What a great conversation in the comments! I finally had a chance to read the piece and agree with many of your comments. My biggest issue, aside from the fact that it was poorly written, is that it was a missed opportunity.
I remember first hearing the word "foodie" over 20 years ago back when it really was more closely tied to the notion of a "gourmet and/or gourmand". Over the years, though, it has taken on a much broader definition. Ironically, Myers includes in this review the book, Foodies: Democracy and Distinction in the Gourmet Foodscape wherein the authors introduce their sociological work by declaring that they are not foodies and then listing their food life which, to me, is the classic definition of a foodie! You can read it on the "look inside" option on Amazon.com.
The real issue here, however, is that it is wrong to slam all foodies by reviewing only those who are lucky or talented enough to get a book deal. Myers takes a very narrow slice of the pie and yields the expected result--a rarefied, fairly elitist, and often extreme snapshot of a very open and broad demographic. And of course, it is easy then to make a case against such a group.
The helpful thing about this piece is how it once again raises the issues of class and access in our food system. Those of us who relish the treat of an exceptionally fine meal or luxuriate over elaborately prepared meals at our own hand, feel the discomfort of that pleasure in the wake of great hunger and malnutrition in our own neighborhoods and cities. And because food is such a necessity, it feels really different from the inequities we may experience over quality and quantity of clothing, for example.
Myers' piece did not touch on those foodies who wrestle with eating organically on a budget--and to be fair, those folks don't often get the glossy book deals. But I'd argue that someone like Mable Wilson--one of the heroines of Syracuse's food activism community--is as much a foodie as Anthony Bourdain.
In the comments Anisa makes a point about the lack of a middle ground in these issues. The middle ground isn't as exciting to write about but the fact is, the middle is where most of us live. From what little I know of Myers, he strikes me as an egalitarian--he is on the side of the "common man" the plebe. But it is hard to hear this amidst the ranting.
Finally, I need to comment on Myers' critique of the spiritualism of foodieism. As an Episcopal priest I want people to see the sacred in food. I believe one of the problems with our food system and food culture is that on the whole, we don't value enough the sacredness of the land that produces our food, the people who grow it, or the animals that give their life for our own. Now, regylar readers of this blog are "in the choir" on this one but in general, we would be having a very different conversation if we understood food to be the divine gift it is. And doing so doesn't require a particular faith tradition--or any, really--just the recognition that none of us can make food "happen" on our own.

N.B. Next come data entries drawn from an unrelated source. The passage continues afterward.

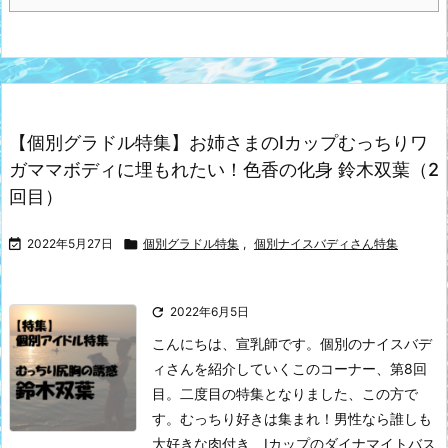
【個別グラドル特集】お姉さまのIカップむっちりワ
ガママボディに埋もれたい！色香の化身 鈴木双葉（2
回目）

2022年5月27日

個別グラドル特集
,
個別ナイスバディさん特集

2022年6月5日
こんにちは、宣乳師です。
個別のナイスバデ
ィさんを紹介していくこのコーナー、第8回
目。二度目の特集となりました、この方で
す。
むっちり好きは集まれ！男性なら誰しも
大好きな肉付き、Iカップのダイナマイトバス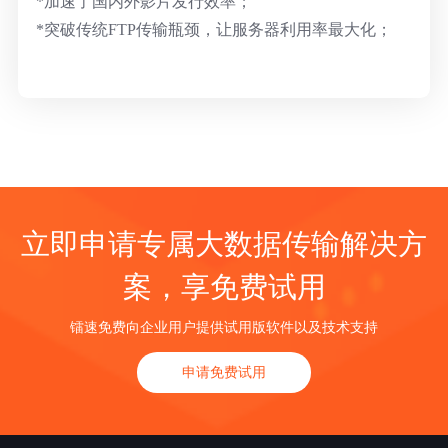
*加速了国内外影片发行效率；
*突破传统FTP传输瓶颈，让服务器利用率最大化；
立即申请专属大数据传输解决方
案，享免费试用
镭速免费向企业用户提供试用版软件以及技术支持
申请免费试用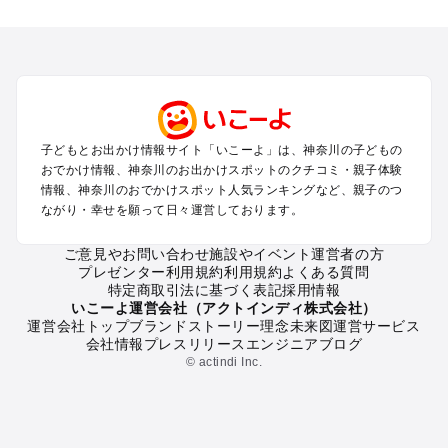
神奈川のエリアからプール子ども連れのお出かけスポッ
トを探す
横浜・みなとみらい・中華街・ベイエリア・金沢八景のプール
お出かけ
鎌倉・湘南（藤沢・茅ヶ崎・平塚周辺）のプールお出かけ
小田原・熱海・湯河原・真鶴のプールお出かけ
町田・相模原・愛川・上野原のプールお出かけ
子どもとお出かけ情報サイト「いこーよ」は、神奈川の子どもの
新横浜・港北エリア・日吉・青葉台・鶴見のプールお出かけ
おでかけ情報、神奈川のお出かけスポットのクチコミ・親子体験
川崎のプールお出かけ
情報、神奈川のおでかけスポット人気ランキングなど、親子のつ
海老名・厚木のプールお出かけ
ながり・幸せを願って日々運営しております。
三浦半島（横須賀・三浦）のプールお出かけ
箱根（湯本・強羅・小涌谷・仙石原・芦ノ湖）のプールお出か
ご意見やお問い合わせ
施設やイベント運営者の方
プレゼンター利用規約
利用規約
よくある質問
け
特定商取引法に基づく表記
採用情報
秦野・南足柄・丹沢のプールお出かけ
いこーよ運営会社（アクトインディ株式会社）
戸塚・港南・旭・瀬谷・泉（横浜）のプールお出かけ
運営会社トップ
ブランドストーリー
理念
未来図
運営サービス
会社情報
プレスリリース
エンジニアブログ
© actindi Inc.
神奈川の定番お出かけスポット
神奈川の遊園地
神奈川の動物園
神奈川のバーベキュー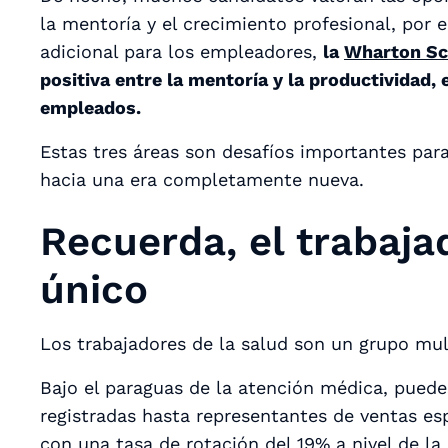
la mentoría y el crecimiento profesional, por
adicional para los empleadores,
la
Wharton Sc
positiva entre la mentoría y la productividad,
empleados.
Estas tres áreas son desafíos importantes para
hacia una era completamente nueva.
Recuerda, el trabaja
único
Los trabajadores de la salud son un grupo mul
Bajo el paraguas de la atención médica, pued
registradas hasta representantes de ventas es
con una tasa de rotación del
19%
a nivel de la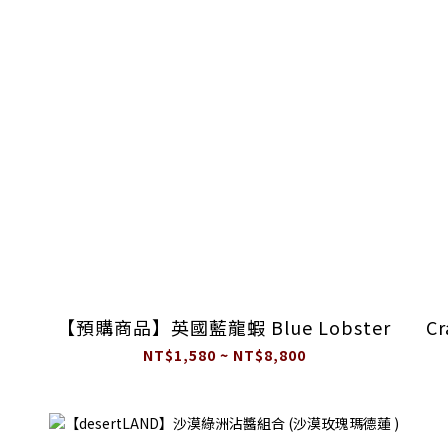
【預購商品】英國藍龍蝦 Blue Lobster
C
NT$1,580 ~ NT$8,800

I get where Myers is trying to go with the sin of gluttony but this point loses its power unless we can talk about the ways in which we make food a "god" by placing it in "wrong relationship" with everything else or worse, consider humanity to be god-like in its ability to control the production and access of food. Myers doesn't claim to be a theologian so I'll give him a pass on that. But any movement toward the ritualization of meals, the hallowing and gratitude for food and its producers, the enjoyment of that which sustains us, and the working toward more access for those who have not--is a good thing.